Analysts had expected the Chinese Super League (CSL) season to start in empty stadiums, but organizers said spectators will be allowed at the opening game when defending champions Shandong Taishan play Zhejiang on June 3 in the southern city of Haikou.

“We hope to bring more confidence to the sports industry through our efforts,” the Xinhua News Agency reported on Saturday, citing CSL Chairman Liu Jun.

“In such special circumstances, the opening of the CSL is of great importance for the entire football industry.”

Liu said local authorities in the three host cities, the other two being Dalian on China’s east coast and Meizhou on the south, have made “great efforts” to ensure the Games are not disrupted by virus outbreaks.

Players and staff at CSL clubs were quarantined at their hotels for three weeks before being allowed to enter each city’s virus-proof bubble, Chinese media reported.

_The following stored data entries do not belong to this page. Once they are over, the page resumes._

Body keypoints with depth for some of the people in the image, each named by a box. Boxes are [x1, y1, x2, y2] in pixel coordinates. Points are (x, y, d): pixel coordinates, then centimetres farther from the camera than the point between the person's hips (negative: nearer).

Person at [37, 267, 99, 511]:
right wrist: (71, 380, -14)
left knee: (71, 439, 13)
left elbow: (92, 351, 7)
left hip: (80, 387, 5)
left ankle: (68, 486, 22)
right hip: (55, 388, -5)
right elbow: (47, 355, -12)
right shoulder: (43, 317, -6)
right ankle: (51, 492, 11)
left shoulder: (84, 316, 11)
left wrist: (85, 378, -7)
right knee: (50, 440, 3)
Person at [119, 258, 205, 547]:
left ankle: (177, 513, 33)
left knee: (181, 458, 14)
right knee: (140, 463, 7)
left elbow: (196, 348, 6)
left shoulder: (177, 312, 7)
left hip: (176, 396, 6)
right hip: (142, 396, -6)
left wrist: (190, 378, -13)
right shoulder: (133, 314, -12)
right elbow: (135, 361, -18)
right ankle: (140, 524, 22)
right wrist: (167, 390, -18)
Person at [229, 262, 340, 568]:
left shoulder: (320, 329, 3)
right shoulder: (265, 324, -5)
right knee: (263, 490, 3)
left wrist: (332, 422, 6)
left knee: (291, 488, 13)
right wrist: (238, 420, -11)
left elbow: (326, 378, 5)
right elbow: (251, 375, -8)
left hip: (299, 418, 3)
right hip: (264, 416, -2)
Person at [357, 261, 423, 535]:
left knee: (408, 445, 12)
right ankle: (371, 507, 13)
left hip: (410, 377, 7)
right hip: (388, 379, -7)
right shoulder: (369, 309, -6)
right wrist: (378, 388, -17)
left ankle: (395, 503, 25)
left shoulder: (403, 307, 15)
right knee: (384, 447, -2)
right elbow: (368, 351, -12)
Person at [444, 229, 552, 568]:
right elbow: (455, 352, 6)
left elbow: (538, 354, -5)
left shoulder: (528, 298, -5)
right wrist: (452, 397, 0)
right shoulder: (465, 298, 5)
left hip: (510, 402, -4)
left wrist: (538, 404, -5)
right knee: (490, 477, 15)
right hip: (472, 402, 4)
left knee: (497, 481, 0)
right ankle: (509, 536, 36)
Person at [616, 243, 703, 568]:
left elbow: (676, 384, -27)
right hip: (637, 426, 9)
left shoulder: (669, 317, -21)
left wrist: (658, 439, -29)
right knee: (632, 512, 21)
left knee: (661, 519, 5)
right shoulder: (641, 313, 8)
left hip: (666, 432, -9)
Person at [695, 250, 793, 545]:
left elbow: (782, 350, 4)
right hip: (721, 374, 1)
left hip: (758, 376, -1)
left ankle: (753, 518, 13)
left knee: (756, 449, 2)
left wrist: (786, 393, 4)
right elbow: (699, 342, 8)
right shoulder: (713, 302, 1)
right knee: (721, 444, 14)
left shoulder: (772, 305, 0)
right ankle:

“The organizers also expect that the local governments of the three host cities will open important matches to fans,” Xinhua said, without saying how many fans would be allowed.

The CSL starts this season with 18 clubs but without Chongqing Liangjiang, which collapsed this month amid massive debts exacerbated by the pandemic.

The decline of Chongqing, where Jordi Cruyff ruled in 2018-2019, dealt another blow to the rapidly dwindling ambitions of China’s football fan president Xi Jinping.

It was the latest in a string of Chinese clubs to have been synonymous with lavish spending in recent years, including 2020 CSL champions Jiangsu Suning.

Although China successfully held the Winter Olympics in a closed bubble in Beijing in February, this month China withdrew from hosting the Hangzhou-sized Asian Games later this year.

The country then gave up as the next year’s Asian Cup hosts after spending billions of dollars building eight new stadiums and converting two more for the tournament.

The national team failed to reach this year’s World Cup in Qatar, having qualified only once in their history, namely in 2002, where they lost all three group matches without scoring a goal.